The sinister blue sky

19.41, Monday 18 Jul 2022

I was at Tate Modern (London’s modern art museum) over the weekend and saw IKB 79 – my first time encountering International Klein Blue in the flesh.

Description in the catalogue: IKB 79 was one of nearly two hundred blue monochrome paintings Yves Klein made during his short life.

The letters IKB stand for International Klein Blue, a distinctive ultramarine which Klein registered as a trademark colour in 1957. He considered that this colour had a quality close to pure space and he associated it with immaterial values beyond what can be seen or touched.

(There are other colours owned by artists including Vantablack, the blackest black, under exclusive license to Anish Kapoor; and PINK, the pinkest pink, by Stuart Semple which is available to any artist for $3.99 except Anish Kapoor: Online buyers are even required to sign a sworn statement that they are not Anish Kapoor, are not related to him, and that the pigment will not end up in his hands.)


What I hadn’t expected about International Klein Blue:

IKB 79 is so large, and the blue is so deep. As I looked it filled my eyes and somehow, an illusion I guess, something happening in the retina, it saturated me, I stopped seeing it.

Instead after 30 seconds or so: I began to see a deep black together with IKB, both at once, behind it somehow. Beyond the blue, the void.


Yves Klein’s origin story (BBC):

One summer’s day in 1947, three young men were sitting on a beach in Nice in the south of France.

Klein, the third man:

The third man opted for the mineral realm, before lying back and staring up at the ultramarine infinity of the heavens. Then, with the contentment of someone who had suddenly decided what course his life should take, he turned to his friends and announced, “The blue sky is my first artwork.”

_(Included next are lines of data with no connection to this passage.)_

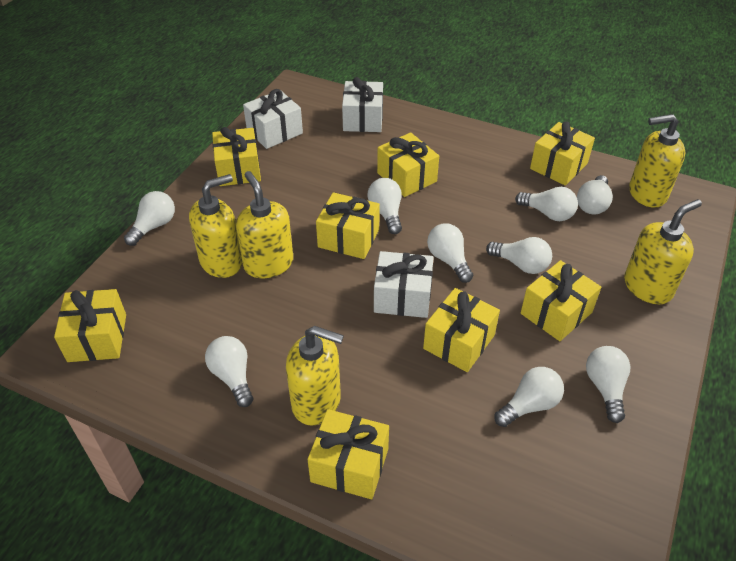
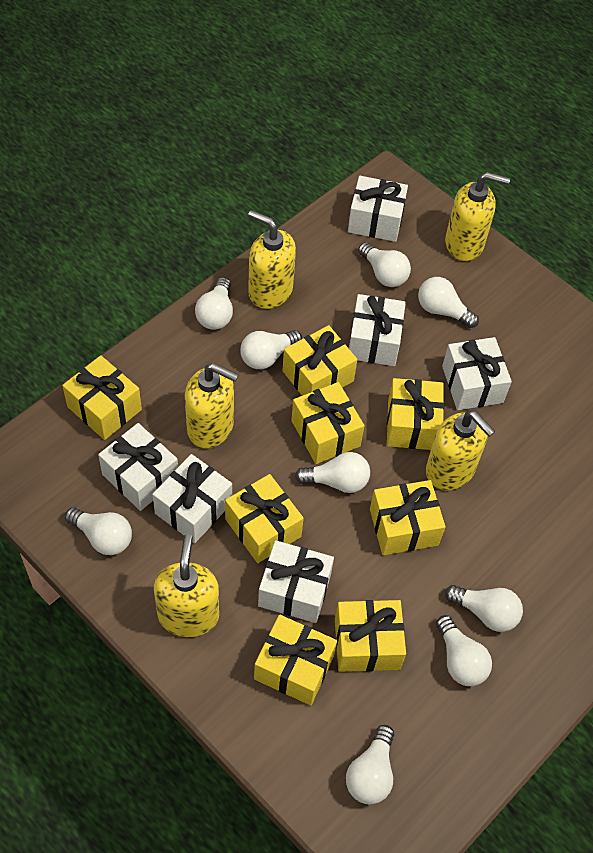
white gift: [243,89,303,149] [342,77,383,132] [374,251,434,318] = 3 -> [98,423,178,511] [152,454,232,543] [258,540,334,623] [348,176,408,242] [349,294,406,366] [442,337,512,410] = 6

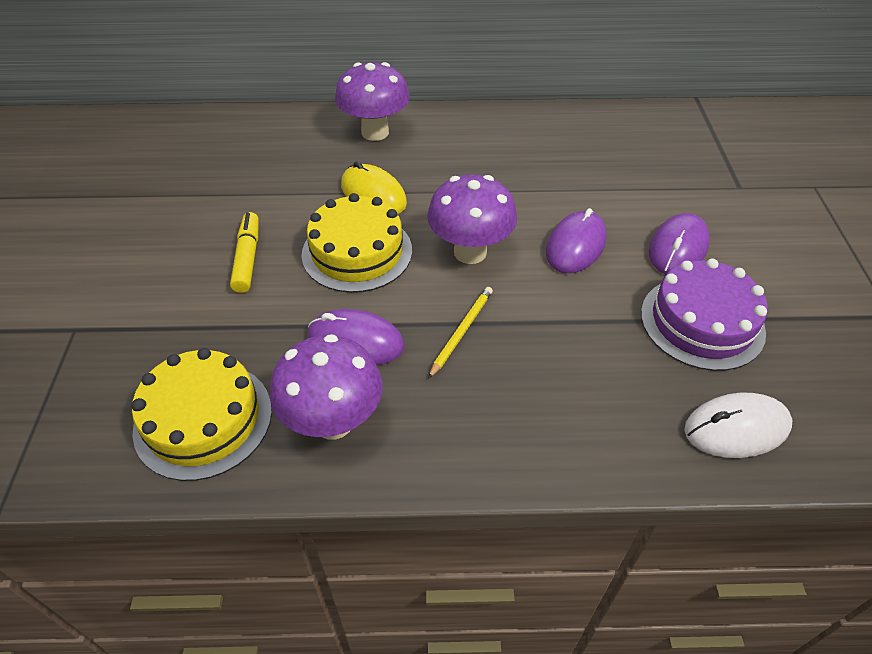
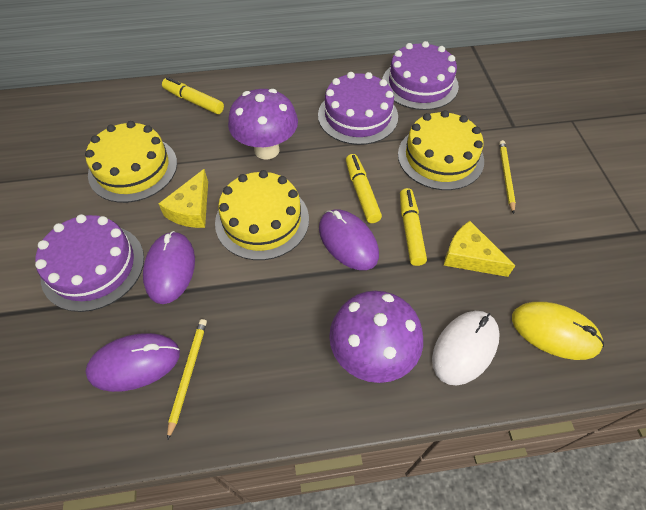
purple cake: [641,258,768,371] = 1 -> [35,214,144,312] [318,72,398,145] [382,41,459,110] = 3
purple mushroom: [270,334,382,440] [335,62,410,141] [427,174,517,264] = 3 -> [228,89,298,160] [329,291,423,383] = 2
yellow cake: [132,348,272,481] [302,193,412,293] = 2 -> [85,121,177,203] [215,170,309,260] [398,110,484,190] = 3
yellow cheese: none = 0 -> [158,169,208,228] [444,221,515,277] = 2
yellow marker: [230,212,259,293] = 1 -> [162,77,224,114] [346,154,382,223] [400,188,427,266] = 3
yellow pencil: [428,287,493,379] = 1 -> [167,319,207,441] [499,140,516,214] = 2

And, seeing International Klein Blue, I understand: it is the sky. Not so much in colour - though of course yes that too - but in a truer sense. Behind the sky there is the infinite depth, the darkness, the black of space.

Even the azure of the south of France, after the gazing up with the innocence of youth, after that, the reality of – well, everything.

Art!


ANYWAY: it’s hot in London.

The temperature today and tomorrow is forecast to hit 40C.

Here’s a list of the hottest day each year from 1900 in the UK. It’s never been 40C. It’s been 37C twice and 38C twice, that’s all.

Walking to the train station this morning, it was unnaturally quiet – people have been advised to stay home.

The birds sang. The trees are green and in full leaf. It’s summer. The heat.

The blue sky – threatens.

Hot days, blue skies, have changed since I was a kid, slowly. A mesofact.

It used to be that the blue sky was about bbq and the beach and hanging out in the forest with friends. Gorgeous days.

Now it’s that, but also the blue sky is sinister somehow.

Don’t you get that, just a little?

It’s a quiet reminder of the climate crisis. It’s not going to get cooler from here on out. This is a warning from the future: as I get older this will happen more regularly at first; then this will happen every summer. Wild burns and sea levels rising; fire and flood. The ghost of summers yet to come. A silent glance cloaked innocuously in a calm July sky; it’s blue right now with wisps of cloud. It’s always going to be there now, that feeling. I mean, I still enjoy it, it’s still a beautiful day, but.

An omen overhead.

It’s taken 30 years not 30 seconds but, same same, the black beyond the blue.